----- MATERIAL FOR THIS EXERCISE

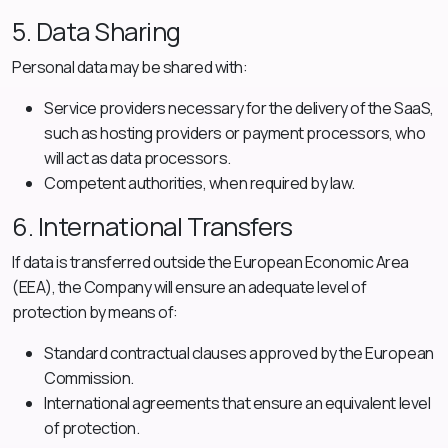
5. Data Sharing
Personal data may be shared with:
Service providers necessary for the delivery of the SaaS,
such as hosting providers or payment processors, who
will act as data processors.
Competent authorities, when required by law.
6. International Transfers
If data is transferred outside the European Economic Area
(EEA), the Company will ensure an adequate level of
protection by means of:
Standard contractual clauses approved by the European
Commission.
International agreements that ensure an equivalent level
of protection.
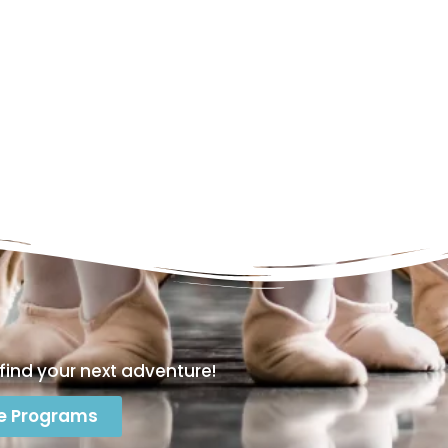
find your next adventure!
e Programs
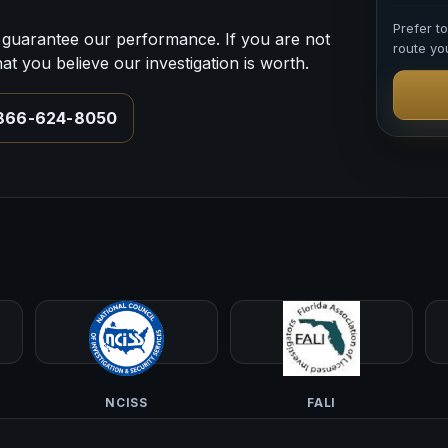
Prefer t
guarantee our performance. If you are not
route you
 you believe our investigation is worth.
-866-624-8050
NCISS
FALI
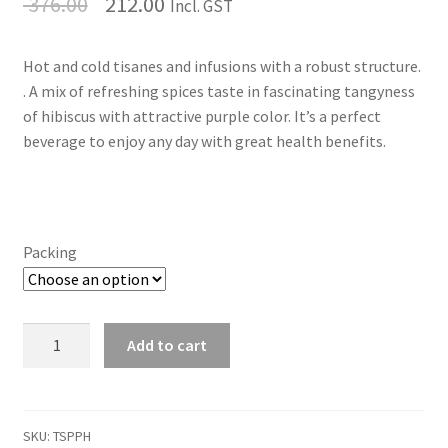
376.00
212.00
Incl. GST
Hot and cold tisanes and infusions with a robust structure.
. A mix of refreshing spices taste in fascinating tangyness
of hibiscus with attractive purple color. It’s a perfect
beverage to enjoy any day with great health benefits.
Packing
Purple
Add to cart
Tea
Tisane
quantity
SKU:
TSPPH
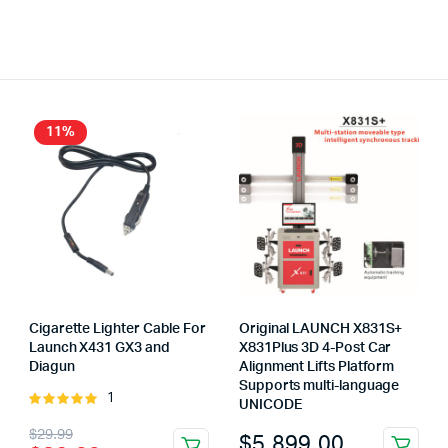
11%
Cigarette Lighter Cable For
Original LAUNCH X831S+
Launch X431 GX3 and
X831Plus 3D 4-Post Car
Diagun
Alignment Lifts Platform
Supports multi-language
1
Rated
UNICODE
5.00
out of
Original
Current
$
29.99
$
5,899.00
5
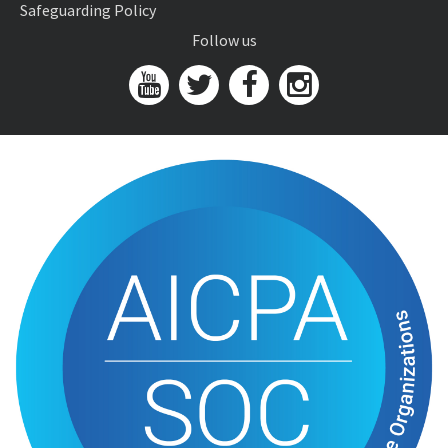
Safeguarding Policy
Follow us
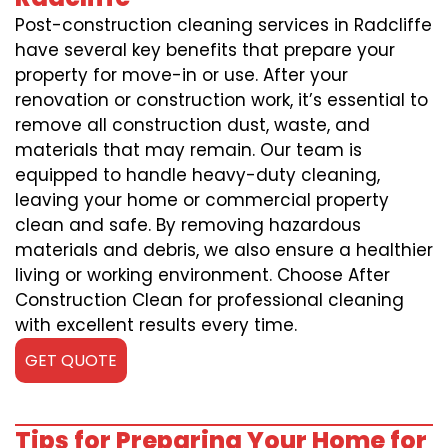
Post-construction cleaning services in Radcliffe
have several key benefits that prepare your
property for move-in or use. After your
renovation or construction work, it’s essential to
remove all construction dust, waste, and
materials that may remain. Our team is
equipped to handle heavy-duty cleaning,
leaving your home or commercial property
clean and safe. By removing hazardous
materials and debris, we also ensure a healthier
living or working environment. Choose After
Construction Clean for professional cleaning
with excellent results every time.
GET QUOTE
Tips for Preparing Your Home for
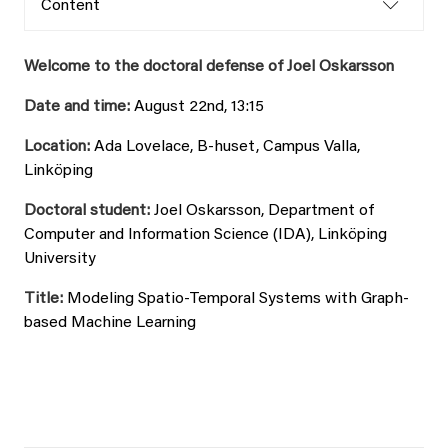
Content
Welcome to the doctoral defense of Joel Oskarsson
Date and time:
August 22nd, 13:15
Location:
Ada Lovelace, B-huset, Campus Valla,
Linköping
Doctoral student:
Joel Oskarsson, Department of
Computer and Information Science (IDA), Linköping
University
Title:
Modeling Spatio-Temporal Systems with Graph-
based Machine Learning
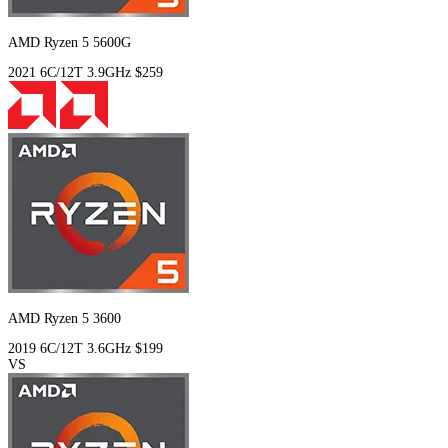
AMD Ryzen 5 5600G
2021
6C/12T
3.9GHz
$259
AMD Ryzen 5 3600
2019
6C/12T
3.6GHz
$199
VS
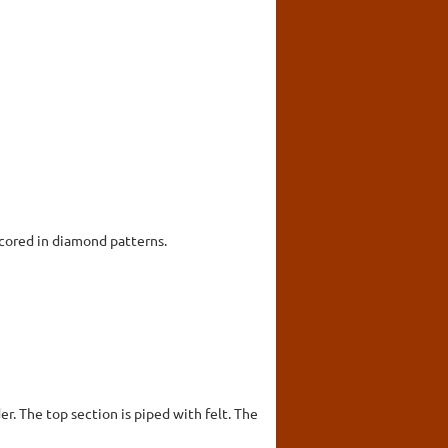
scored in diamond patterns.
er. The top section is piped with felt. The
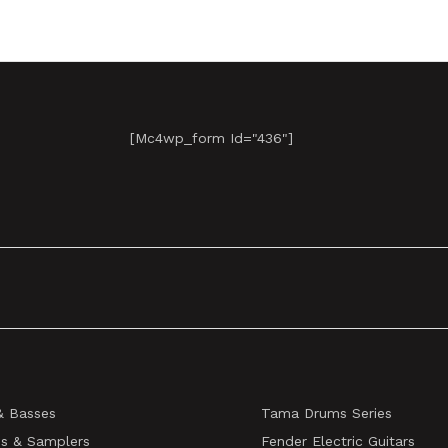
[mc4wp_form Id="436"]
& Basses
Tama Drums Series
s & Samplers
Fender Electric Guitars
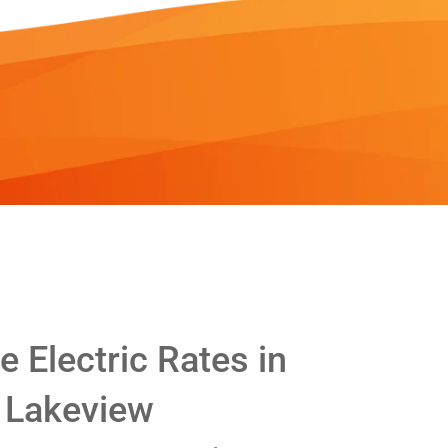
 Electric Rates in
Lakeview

----------

(HOW TO COMPLETE THIS TASK)
Change every "protection" in the listing to "security" and write out all the extracted text again with nothing else altered. Omit the pictures.

(EXERCISE RESPONSE)
5. Data Sharing
Personal data may be shared with:
Service providers necessary for the delivery of the SaaS,
such as hosting providers or payment processors, who
will act as data processors.
Competent authorities, when required by law.
6. International Transfers
If data is transferred outside the European Economic Area
(EEA), the Company will ensure an adequate level of
security by means of:
Standard contractual clauses approved by the European
Commission.
International agreements that ensure an equivalent level
of security.
find your next adventure!
e Programs
Prefer t
guarantee our performance. If you are not
route you
 you believe our investigation is worth.
-866-624-8050
NCISS
FALI
376.00
212.00
Incl. GST
Hot and cold tisanes and infusions with a robust structure.
. A mix of refreshing spices taste in fascinating tangyness
of hibiscus with attractive purple color. It’s a perfect
beverage to enjoy any day with great health benefits.
Packing
Purple
Add to cart
Tea
Tisane
quantity
SKU:
TSPPH
11%
Cigarette Lighter Cable For
Original LAUNCH X831S+
Launch X431 GX3 and
X831Plus 3D 4-Post Car
Diagun
Alignment Lifts Platform
Supports multi-language
1
Rated
UNICODE
5.00
out of
Original
Current
$
29.99
$
5,899.00
5
Safeguarding Policy
Follow us
Post-construction cleaning services in Radcliffe
have several key benefits that prepare your
property for move-in or use. After your
renovation or construction work, it’s essential to
remove all construction dust, waste, and
materials that may remain. Our team is
equipped to handle heavy-duty cleaning,
leaving your home or commercial property
clean and safe. By removing hazardous
materials and debris, we also ensure a healthier
living or working environment. Choose After
Construction Clean for professional cleaning
with excellent results every time.
GET QUOTE
Tips for Preparing Your Home for
Content
Welcome to the doctoral defense of Joel Oskarsson
Date and time:
August 22nd, 13:15
Location:
Ada Lovelace, B-huset, Campus Valla,
Linköping
Doctoral student:
Joel Oskarsson, Department of
Computer and Information Science (IDA), Linköping
University
Title:
Modeling Spatio-Temporal Systems with Graph-
based Machine Learning
AMD Ryzen 5 5600G
2021
6C/12T
3.9GHz
$259
AMD Ryzen 5 3600
2019
6C/12T
3.6GHz
$199
VS
scored in diamond patterns.
er. The top section is piped with felt. The
[mc4wp_form Id="436"]
& Basses
Tama Drums Series
s & Samplers
Fender Electric Guitars
 Electric Rates in
Lakeview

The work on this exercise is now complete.